前記細菌は、大腸菌（Ｅ．ｃｏｌｉ）である、請求項７に記載の遺伝的に修飾された細胞。
シアル酸付加ヒトミルクオリゴ糖（ＨＭＯ）を生成する方法であって、α－２，３－シアリルトランスフェラーゼ活性を有する酵素をコードする組換え核酸配列を含む遺伝的に修飾された細胞を培養することを含み、前記酵素は、配列番号３のアミノ酸配列又は配列番号３に対して少なくとも８０％の同一性を有するアミノ酸配列を含むか又はそれからなるＰｏｒａｌであり、前記遺伝的に修飾された細胞は、任意選択的に、請求項４～６のいずれか一項に記載の少なくとも１つの追加の修飾を含む、方法。
生成される前記シアル酸付加ヒトミルクオリゴ糖（ＨＭＯ）は、３’ＳＬである、請求項９に記載の方法。
ラクトースは、シアル酸付加ＨＭＯ形成のための基質として、前記遺伝的に操作された細胞の前記培養中に添加される、請求項９又は１０に記載の方法。
前記シアル酸付加ヒトミルクオリゴ糖（ＨＭＯ）は、前記培地及び／又は前記遺伝的に修飾された細胞から回収される、請求項９～１１のいずれか一項に記載の方法。
α－２，３－シアリルトランスフェラーゼ活性を有する酵素をコードする組換え核酸配列を含む核酸構築体であって、前記組換え核酸配列は、配列番号２５の核酸配列又は配列番号２５に対して少なくとも８０％の同一性を有する核酸配列を含むか又はそれからなるＰｏｒａｌであり、前記酵素コーディング配列は、配列番号１２～２２又は４１～５４に従う、好ましくは配列番号１３、１８、１９、２０、２１、２２、４１、４２、４３、４４、４５、４６、４７、４８、４９、５０及び５１からなる群から選択される核酸配列を有する、ＰｇｌｐＦ、ＰｇｌｐＡ＿７０ＵＴＲ、ＰｇｌｐＴ＿７０ＵＴＲ、Ｐｌａｃ＿７０ＵＴＲ、ＰｍｇｌＢ＿７０ＵＴＲ及びそれらのバリアントからなる群から選択されるプロモータ配列の制御下にある、核酸構築体。
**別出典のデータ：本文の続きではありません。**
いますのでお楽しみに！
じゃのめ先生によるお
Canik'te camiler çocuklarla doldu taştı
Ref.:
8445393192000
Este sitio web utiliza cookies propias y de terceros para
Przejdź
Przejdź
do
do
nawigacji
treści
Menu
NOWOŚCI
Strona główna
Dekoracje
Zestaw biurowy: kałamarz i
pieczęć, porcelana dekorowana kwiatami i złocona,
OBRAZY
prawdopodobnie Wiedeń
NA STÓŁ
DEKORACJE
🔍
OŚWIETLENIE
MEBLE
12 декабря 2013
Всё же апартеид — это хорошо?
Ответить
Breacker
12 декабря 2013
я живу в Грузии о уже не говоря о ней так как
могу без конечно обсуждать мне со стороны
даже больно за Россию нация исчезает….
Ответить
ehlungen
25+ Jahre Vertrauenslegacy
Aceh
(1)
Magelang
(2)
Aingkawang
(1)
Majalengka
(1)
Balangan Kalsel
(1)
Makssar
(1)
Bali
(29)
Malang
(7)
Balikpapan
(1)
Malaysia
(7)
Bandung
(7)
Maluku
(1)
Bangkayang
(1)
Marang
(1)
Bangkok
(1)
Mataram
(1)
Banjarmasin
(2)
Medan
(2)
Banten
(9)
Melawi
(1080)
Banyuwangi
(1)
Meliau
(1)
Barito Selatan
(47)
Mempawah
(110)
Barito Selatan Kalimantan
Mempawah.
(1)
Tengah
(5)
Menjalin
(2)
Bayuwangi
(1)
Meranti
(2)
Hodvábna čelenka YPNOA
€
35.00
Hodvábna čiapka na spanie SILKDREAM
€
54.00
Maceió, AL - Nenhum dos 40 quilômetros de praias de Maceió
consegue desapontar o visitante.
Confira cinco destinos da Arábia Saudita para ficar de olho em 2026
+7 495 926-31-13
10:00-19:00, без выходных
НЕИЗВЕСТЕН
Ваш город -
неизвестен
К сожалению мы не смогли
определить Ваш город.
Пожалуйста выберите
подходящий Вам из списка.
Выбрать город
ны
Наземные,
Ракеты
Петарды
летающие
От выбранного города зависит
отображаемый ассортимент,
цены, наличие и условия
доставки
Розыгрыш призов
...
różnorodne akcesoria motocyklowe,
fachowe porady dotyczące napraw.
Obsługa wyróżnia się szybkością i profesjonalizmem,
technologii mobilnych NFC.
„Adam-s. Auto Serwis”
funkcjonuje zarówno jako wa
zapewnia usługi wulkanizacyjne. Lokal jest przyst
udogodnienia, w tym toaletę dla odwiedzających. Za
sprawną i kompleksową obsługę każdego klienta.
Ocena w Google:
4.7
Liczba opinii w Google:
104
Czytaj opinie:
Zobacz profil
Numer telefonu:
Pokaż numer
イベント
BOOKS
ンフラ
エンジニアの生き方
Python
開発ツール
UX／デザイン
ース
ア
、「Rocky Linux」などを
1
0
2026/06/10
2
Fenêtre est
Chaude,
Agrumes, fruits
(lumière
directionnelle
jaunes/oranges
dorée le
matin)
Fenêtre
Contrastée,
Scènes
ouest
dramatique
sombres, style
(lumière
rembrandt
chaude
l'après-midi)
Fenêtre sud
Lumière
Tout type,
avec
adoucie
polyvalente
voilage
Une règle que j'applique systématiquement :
シアル酸付加ＨＭＯを生成するために宿主細胞において使用するためのものである、請求項１３に記載のα－２，３－シアリルトランスフェラーゼ活性を有する酵素をコードする組換え核酸配列を含む核酸構築体。
シアル酸付加ＨＭＯの生成に使用するためのものである、請求項１～８のいずれか一項に記載の遺伝的に修飾された細胞。